Hoje, 13 de abril, é o Dia do Beijo no Brasil, data popular que não é feriado e não deve ser confundida com o Dia Internacional do Beijo, comemorado em 6 de julho.
O que se comemora no Dia do Beijo
O Dia do Beijo é uma data leve, de comportamento, sem vínculo com nenhuma instituição oficial. Ela não tem certidão de nascimento: não há um órgão público, uma entidade de classe ou um congresso que tenha decidido, em algum momento, criar essa efeméride em 13 de abril. Sua força vem do uso — da repetição em conversas, em publicações e em pautas de comportamento e de saúde bucal, ano após ano.
Data comemorativa sem lastro oficial não é sinônimo de data sem importância. Boa parte do calendário comemorativo que circula na internet nasce assim: por repetição, por conveniência de comunicação e por gosto popular, sem que nenhuma instituição precise sancionar formalmente a ideia para que ela pegue.
A lenda italiana por trás da data
A explicação mais repetida para o Dia do Beijo é uma lenda italiana, e deve ser lida como lenda, não como fato histórico comprovado. Ela conta a história de um rapaz que teria beijado todas as moças de sua vila e de um pároco que ofereceu um prêmio a quem não tivesse sido beijada — e ninguém teria se apresentado para reclamar o prêmio. É uma boa história para contar, mas não há documento, registro ou fonte histórica que sustente esse relato como acontecimento real.
Uma lenda que ensina mais sobre memória do que sobre história
Lendas como essa dizem menos sobre fatos comprovados e mais sobre a forma como uma cultura gosta de explicar suas próprias tradições afetivas. Contar a história do Dia do Beijo sem apresentá-la como lenda seria transformar um relato popular, sem lastro documental, em fato histórico — um erro comum em textos sobre datas comemorativas, que este texto evita deliberadamente.
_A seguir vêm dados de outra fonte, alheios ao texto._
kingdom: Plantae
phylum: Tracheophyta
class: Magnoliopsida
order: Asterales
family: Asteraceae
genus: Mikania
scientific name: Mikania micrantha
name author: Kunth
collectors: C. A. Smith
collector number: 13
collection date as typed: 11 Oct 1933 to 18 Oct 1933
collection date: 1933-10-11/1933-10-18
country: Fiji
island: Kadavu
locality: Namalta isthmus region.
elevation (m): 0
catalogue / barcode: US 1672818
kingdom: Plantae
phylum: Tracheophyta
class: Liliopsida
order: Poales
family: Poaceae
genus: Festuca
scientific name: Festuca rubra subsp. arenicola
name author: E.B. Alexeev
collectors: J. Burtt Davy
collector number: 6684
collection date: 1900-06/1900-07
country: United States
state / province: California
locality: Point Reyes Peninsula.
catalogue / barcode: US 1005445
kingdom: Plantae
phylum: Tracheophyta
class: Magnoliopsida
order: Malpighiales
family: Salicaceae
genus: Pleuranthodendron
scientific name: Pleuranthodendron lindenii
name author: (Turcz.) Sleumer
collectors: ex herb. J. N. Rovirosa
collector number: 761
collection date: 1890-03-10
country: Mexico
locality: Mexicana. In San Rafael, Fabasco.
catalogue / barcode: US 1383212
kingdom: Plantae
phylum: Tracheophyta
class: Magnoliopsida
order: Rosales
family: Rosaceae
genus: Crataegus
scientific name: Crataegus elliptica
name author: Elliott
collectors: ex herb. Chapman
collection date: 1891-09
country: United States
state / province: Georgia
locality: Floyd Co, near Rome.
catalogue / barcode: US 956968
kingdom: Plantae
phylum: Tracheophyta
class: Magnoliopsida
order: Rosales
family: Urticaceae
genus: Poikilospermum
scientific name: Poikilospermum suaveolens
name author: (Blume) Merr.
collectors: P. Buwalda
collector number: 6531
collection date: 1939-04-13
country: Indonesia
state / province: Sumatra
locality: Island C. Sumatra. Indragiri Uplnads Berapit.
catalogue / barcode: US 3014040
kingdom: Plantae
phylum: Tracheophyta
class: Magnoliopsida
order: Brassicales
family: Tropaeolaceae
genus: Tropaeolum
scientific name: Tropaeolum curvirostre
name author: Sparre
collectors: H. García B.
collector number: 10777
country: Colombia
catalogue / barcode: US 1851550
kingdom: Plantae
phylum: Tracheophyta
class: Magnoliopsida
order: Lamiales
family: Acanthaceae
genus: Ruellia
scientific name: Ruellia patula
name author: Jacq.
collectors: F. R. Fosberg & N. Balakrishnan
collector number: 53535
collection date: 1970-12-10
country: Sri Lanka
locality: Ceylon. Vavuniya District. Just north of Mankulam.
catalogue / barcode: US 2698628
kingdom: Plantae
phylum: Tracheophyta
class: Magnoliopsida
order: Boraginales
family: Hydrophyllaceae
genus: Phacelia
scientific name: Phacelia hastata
Por que o Dia do Beijo não tem lei nem ato oficial
Não existe lei, decreto ou ato oficial que institua o Dia do Beijo em 13 de abril. Sem norma, não há autoria de projeto, sanção nem votação para apurar: a data circula por força da comunicação e das redes sociais, não por decisão de qualquer parlamento ou governo. Vale registrar uma distinção importante para não confundir o leitor: o Dia Internacional do Beijo cai em 6 de julho, uma data diferente, com repercussão própria em outros países.
A ausência de lei não impede que a data seja usada de forma responsável. Pelo contrário: separar o que é norma jurídica do que é tradição popular ajuda o leitor a entender melhor de onde vêm as datas que povoam o calendário, e evita que uma lenda sem comprovação seja apresentada como fato histórico estabelecido.
Na prática, uma data sem lei como esta não obriga ninguém a nada: não há suspensão de expediente, não há campanha oficial obrigatória e nenhum órgão público precisa se manifestar sobre ela. Quem observa o Dia do Beijo são veículos de comunicação, marcas e pessoas nas redes sociais, por iniciativa própria — o que muda, de fato, é apenas o volume de menções ao tema naquele dia específico do calendário.
Como a data circula hoje
O que é verificável sobre o Dia do Beijo é o seu comportamento nas redes: ele é uma das efemérides de abril com maior circulação em redes sociais no Brasil, o que a transforma em gancho de pauta recorrente para assuntos de relacionamento, comportamento e até saúde bucal. Consultórios e clínicas de odontologia costumam aproveitar a data para falar de higiene bucal e de saúde dos dentes, unindo um tema leve a uma orientação prática de saúde.
Para o leitor, fica uma lição simples sobre como funciona o calendário comemorativo brasileiro: nem toda data que parece oficial tem, de fato, uma lei por trás — e reconhecer essa diferença é parte da educação para o consumo crítico de informação, especialmente em datas que circulam primeiro pelas redes sociais.